Chapter 1: Introduction
Some Machine Learning Successes
- Recognizing speech
- Driving an autonomous vehicle
- Classifying new astronomical structures
- Playing world class backgammon
Influences
- Artificial Intelligence
- Bayesian Methods
- Computational Complexity Theory
- Control Theory
- Information Theory
- Neurobiology
- Philosophy
- Psychology
- Statistics
Definition
A computer program is said to learn from experience E with respect
to some class of tasks T and performance measure P, if its performance
measure at tasks in T, as measured by P, improves with experience E.
Issues
- What should the training experience be?

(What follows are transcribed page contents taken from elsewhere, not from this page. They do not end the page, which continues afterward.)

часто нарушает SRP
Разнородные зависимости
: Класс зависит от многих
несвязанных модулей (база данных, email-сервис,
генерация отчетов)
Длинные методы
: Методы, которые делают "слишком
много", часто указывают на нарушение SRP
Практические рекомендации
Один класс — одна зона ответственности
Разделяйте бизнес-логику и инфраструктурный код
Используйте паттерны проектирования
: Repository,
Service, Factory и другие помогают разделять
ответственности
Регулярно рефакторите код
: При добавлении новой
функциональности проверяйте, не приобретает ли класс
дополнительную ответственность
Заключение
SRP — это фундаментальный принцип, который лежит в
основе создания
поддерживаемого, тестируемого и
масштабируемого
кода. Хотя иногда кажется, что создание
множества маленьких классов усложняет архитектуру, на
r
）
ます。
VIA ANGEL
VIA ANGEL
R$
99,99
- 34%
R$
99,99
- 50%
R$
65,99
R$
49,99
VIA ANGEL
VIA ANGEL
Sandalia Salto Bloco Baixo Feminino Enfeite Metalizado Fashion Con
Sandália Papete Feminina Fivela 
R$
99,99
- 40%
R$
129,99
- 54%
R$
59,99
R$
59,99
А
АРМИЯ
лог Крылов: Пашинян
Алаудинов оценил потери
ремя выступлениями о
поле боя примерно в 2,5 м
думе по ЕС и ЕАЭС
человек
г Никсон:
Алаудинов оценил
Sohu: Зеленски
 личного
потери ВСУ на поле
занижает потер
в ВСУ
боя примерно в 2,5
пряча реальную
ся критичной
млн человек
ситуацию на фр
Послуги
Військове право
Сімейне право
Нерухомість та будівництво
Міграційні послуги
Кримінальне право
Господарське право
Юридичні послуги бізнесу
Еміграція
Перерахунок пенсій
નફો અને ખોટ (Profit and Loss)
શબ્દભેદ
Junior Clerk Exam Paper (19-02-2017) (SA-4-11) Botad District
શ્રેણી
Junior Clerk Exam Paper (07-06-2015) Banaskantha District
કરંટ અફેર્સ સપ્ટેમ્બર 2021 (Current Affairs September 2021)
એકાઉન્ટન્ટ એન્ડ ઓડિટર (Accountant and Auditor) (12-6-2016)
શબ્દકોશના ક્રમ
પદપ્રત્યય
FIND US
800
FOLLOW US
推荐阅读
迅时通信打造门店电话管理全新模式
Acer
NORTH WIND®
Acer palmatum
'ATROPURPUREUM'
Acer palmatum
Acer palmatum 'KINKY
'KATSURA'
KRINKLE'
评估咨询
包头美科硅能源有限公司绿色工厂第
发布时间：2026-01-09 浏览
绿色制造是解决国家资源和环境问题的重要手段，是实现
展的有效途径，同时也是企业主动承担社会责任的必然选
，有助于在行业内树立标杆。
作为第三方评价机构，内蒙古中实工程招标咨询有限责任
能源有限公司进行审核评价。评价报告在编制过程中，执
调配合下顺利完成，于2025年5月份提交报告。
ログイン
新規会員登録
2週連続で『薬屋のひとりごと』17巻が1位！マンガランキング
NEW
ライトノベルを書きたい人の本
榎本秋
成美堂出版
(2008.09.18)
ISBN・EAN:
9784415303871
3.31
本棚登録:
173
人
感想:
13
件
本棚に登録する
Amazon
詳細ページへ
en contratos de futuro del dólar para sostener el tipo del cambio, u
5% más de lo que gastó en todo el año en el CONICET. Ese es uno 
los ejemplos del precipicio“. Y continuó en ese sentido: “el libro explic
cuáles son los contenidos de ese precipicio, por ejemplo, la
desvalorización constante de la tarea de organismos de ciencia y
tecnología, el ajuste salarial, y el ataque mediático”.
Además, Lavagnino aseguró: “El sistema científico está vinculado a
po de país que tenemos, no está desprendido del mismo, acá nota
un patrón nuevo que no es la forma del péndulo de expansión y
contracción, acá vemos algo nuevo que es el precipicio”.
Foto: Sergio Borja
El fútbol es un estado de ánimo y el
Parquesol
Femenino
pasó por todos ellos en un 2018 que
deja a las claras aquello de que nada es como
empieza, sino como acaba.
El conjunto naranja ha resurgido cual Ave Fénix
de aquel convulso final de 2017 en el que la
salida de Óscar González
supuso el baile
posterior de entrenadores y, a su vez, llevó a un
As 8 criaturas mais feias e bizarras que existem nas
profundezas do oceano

Should the training experience use direct or indirect examples?
Indirect examples mean that the
credit assignment problem must
be confronted.
- What control does the learner have over the training experience?
- Is the training experience representative of the performance
experience?
- What is to be learned? Ideally, we would like to find an
operational definition of a target function V that takes
a state of the world as input and tells us what to do as output.
In practice, V is an approximation.
- How should the target function, V, be represented? There are
many choices including rules, tables, weighted linear sums, etc.
- What learning algorithm should be used to modify the target function, V?
Perspective
Machine learning involves searching a very large space of possible
hypotheses to determine one that best fits the observed data and any
prior knowledge held by the learner.